I’m rarely reacting to other people’s actual appraisal of me. I’m not even reacting to my interpretation of their appraisal. I’m reacting to my appraisal of myself, using perfect strangers as my proxy.
After writing part 6 of this series, where I mentioned the idea of not looking in the mirror for a month, I found two blogs written by women who did no-mirror experiments. The quote above is from Autumn, who spent a month without mirrors, and the ideas she writes about in that post are also discussed by Kjerstin, who skipped mirrors for a whole year (and wrote a book about it). In her post on sociology and mirrors, she writes: “interactions with people inform how we will view ourselves in a mirror and the mirror, in turn, informs how we understand our interactions with other people”.
I definitely relate to this. Mirrors are a huge part of how I get by socially—I use them to make a judgment of myself, and then I assume everyone around me is making that same judgment. When I imagine not looking in a mirror before going out, I picture being filled with anxiety over not knowing how to interpret people’s looks or interactions with me. Autumn writes (in the same post linked above) of seeing a stranger looking at her on the subway during her project, “I had no anchor to hold onto, no private feeling of, ‘Well, I do look nice today’ or ‘I wish he would stop staring at the enormous pimple on my chin.’ Without having any idea what he might be seeing, I had no idea how I should feel about him looking at me.”

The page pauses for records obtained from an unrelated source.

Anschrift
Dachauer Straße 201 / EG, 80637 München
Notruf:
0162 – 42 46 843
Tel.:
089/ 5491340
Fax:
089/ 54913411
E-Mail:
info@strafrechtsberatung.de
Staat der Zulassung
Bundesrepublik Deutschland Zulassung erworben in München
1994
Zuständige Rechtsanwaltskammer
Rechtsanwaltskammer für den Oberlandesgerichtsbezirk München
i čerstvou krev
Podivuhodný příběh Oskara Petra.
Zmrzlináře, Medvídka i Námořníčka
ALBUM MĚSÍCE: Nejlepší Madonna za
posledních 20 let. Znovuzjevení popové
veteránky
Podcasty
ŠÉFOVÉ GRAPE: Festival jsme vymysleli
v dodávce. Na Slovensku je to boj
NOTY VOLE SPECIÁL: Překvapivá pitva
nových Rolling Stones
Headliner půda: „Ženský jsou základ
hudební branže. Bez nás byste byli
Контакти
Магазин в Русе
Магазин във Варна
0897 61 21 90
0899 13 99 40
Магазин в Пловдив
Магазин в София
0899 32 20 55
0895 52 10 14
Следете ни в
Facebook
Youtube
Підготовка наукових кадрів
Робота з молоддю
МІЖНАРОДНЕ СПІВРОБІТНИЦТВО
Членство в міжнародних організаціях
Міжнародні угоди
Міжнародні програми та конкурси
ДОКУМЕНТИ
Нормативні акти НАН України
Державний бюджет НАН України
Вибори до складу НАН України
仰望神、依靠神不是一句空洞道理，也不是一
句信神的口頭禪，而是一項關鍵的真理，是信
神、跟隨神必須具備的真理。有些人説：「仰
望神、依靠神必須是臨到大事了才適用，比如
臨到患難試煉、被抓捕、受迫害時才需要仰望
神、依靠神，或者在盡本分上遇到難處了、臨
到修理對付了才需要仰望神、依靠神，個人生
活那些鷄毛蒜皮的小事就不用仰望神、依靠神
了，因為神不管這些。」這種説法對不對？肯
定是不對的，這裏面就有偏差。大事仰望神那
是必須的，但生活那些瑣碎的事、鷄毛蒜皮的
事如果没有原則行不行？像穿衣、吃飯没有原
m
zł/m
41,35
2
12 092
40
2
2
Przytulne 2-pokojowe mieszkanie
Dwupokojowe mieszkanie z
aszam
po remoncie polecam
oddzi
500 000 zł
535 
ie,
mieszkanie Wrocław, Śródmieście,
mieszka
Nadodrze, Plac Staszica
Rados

As the opening quote says, though, knowing what you look like doesn’t necessarily help you know what other people are thinking when they look at you. What thoughts or attitudes you ascribe to them is really a reflection on how you feel about yourself. In part 6, I wrote about feeling ugly and thinking people would accordingly treat me worse. They didn’t—and I could extrapolate from that that people are kinder than I think, that they won’t treat me differently even when I’m ugly. But I don’t think that would be the right conclusion to draw. Rather, I think it shows just how much my perception of my appearance reflects on my sense of myself in relation to other people—my sense of worth, of having a right to take up space.
In my college painting class we did self-portraits, and because they were supposed to be from life I had a small mirror clipped to my easel. One day while I was painting I had a brief interaction with someone that made me embarrassed, and I saw myself blush in the mirror. And it was a really weird moment, because normally when you look in a mirror it’s outside the context of interacting with people or actually doing anything; it’s a pocket of time when all you’re doing is seeing what you look like or making adjustments to your appearance. But that time I actually observed myself in a real-life situation, having an interaction with someone and a reaction to that interaction. It was strange and interesting, and a little uncomfortable, and it felt significant somehow.
When I Skype people, I spend half the time watching the little image of myself. I use it to fix my hair, to moderate my hand gestures and facial expressions. And even as I’m doing it I feel like I shouldn’t be, because that isn’t the point of Skype—I should be watching the other person. But I can’t break the habit. And sometimes I wish I could see what I look like to other people when I’m interacting with them all of the time… but I don’t think I would actually like it. Most people hate the idea of watching themselves in a video, because they know they’re going to hate how they look or act or come across. But when you’re stuck inside your own body, looking out from your own eyes, you just can’t get the same picture; you can’t perceive yourself the same way.
And that kind of keeps you safe, safe from your own judgment. Maybe the only reason anyone can cope socially is because we don’t have full self-awareness; we don’t know exactly how we appear to other people. You can walk out the door thinking you look confident and put-together, but once you’re outside your hair might get windblown, or a harried look might settle onto your face. But if you don’t know that, and still think you look like you did when you put on a smile and posed for the mirror after perfectly straightening your hair, you’re going to act like that confident person you think you look like.
Not knowing about every issue with our appearances, not knowing how we look when we laugh or cry or gesture excitedly, saves us from crippling embarrassment and self-consciousness. If we did know, we would feel like we couldn’t do anything, because we’re so hard on ourselves that we would only see flaws.